Collected data
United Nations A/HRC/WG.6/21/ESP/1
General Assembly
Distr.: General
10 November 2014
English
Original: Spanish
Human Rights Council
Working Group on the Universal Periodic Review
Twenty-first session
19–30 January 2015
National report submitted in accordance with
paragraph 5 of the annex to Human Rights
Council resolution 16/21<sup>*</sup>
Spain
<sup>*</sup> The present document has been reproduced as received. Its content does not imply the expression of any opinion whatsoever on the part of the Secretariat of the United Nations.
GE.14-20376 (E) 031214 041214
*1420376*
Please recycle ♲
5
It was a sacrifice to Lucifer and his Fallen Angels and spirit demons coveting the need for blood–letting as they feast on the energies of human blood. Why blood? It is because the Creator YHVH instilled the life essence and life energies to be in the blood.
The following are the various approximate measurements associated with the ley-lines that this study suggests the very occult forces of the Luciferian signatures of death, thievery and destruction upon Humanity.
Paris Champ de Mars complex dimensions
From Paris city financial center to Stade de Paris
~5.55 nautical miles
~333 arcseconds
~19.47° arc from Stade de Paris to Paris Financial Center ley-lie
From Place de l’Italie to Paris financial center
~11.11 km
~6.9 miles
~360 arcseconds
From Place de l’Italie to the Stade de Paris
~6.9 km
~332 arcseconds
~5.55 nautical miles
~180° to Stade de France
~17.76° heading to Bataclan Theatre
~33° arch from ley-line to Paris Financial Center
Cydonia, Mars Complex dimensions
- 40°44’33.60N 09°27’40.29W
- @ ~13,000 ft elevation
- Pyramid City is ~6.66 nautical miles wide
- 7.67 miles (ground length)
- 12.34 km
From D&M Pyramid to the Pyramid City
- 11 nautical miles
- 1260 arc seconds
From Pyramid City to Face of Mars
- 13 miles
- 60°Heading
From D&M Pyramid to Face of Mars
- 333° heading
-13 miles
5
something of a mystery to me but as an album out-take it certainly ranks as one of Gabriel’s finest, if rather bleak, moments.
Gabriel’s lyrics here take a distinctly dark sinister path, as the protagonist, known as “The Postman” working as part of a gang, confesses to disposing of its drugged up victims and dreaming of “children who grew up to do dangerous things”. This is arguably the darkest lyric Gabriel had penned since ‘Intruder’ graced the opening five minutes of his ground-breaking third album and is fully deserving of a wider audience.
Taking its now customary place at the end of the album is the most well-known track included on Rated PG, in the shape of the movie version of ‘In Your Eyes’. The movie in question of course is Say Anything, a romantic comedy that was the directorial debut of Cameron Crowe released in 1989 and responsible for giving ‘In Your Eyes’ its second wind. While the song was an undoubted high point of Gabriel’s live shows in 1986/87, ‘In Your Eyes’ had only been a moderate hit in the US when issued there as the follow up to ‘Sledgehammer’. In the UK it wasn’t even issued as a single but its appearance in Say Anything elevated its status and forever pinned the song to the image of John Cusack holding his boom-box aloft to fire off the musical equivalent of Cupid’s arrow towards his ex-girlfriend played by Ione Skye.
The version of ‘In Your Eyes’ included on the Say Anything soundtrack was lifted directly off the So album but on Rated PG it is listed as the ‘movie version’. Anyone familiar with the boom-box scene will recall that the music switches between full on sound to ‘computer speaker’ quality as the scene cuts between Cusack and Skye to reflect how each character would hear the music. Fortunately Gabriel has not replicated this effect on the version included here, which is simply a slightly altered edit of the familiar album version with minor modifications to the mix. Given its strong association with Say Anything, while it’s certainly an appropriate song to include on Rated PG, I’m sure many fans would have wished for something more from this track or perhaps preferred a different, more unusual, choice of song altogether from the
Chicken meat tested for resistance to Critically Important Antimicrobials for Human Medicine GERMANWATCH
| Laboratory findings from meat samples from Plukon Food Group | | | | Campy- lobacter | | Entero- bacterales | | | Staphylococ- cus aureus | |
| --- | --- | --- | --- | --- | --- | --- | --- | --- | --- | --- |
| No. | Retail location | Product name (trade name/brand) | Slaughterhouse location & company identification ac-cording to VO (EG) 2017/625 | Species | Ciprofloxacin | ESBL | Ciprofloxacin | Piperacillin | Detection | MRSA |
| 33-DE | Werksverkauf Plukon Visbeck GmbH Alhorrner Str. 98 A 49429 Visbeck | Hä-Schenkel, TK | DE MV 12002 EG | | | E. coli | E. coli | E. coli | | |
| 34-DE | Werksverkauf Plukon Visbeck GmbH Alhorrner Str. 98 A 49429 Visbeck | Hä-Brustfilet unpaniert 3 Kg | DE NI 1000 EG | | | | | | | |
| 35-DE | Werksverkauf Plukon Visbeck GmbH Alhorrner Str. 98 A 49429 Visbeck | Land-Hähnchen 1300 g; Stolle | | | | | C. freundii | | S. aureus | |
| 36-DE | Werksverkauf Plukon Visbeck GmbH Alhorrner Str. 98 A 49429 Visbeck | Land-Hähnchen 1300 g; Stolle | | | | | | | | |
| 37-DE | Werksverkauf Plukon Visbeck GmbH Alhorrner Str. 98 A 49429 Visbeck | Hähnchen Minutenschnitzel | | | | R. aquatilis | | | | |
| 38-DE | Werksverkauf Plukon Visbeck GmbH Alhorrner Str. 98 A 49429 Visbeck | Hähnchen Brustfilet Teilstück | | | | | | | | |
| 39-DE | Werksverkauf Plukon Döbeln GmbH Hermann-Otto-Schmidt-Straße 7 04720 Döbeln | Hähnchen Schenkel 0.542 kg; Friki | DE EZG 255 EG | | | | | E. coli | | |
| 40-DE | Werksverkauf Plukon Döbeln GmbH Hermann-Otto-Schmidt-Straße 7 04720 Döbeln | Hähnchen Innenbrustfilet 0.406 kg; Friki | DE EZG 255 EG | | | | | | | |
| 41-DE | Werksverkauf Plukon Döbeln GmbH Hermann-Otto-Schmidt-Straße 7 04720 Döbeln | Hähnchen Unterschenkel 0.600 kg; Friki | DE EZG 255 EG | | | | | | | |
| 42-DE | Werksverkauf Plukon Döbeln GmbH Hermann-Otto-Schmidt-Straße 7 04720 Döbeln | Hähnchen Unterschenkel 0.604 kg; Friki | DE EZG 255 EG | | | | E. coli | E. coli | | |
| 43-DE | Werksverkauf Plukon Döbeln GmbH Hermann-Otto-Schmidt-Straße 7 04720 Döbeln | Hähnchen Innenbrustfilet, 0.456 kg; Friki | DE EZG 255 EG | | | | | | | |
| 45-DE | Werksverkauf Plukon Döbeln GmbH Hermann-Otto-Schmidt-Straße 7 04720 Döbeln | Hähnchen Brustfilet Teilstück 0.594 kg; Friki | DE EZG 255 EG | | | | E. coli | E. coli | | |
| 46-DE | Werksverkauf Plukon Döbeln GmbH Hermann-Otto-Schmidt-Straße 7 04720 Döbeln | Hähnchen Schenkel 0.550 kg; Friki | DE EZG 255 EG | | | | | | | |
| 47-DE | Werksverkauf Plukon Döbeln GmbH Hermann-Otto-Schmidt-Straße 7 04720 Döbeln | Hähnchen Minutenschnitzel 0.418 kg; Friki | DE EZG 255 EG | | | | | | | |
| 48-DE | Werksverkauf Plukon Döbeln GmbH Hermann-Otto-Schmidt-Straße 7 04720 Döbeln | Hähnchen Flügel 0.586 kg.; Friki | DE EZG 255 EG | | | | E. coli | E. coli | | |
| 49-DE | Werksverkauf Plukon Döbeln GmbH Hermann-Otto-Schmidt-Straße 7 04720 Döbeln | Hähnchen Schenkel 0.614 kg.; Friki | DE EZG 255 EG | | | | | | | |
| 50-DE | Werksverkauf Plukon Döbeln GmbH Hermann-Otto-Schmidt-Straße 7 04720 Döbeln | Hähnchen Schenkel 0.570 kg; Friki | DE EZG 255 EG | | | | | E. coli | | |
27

(Requirement):
For every line of the data above that contains "meat", copy that line.

(Written answer):
Chicken meat tested for resistance to Critically Important Antimicrobials for Human Medicine GERMANWATCH
| Laboratory findings from meat samples from Plukon Food Group | | | | Campy- lobacter | | Entero- bacterales | | | Staphylococ- cus aureus | |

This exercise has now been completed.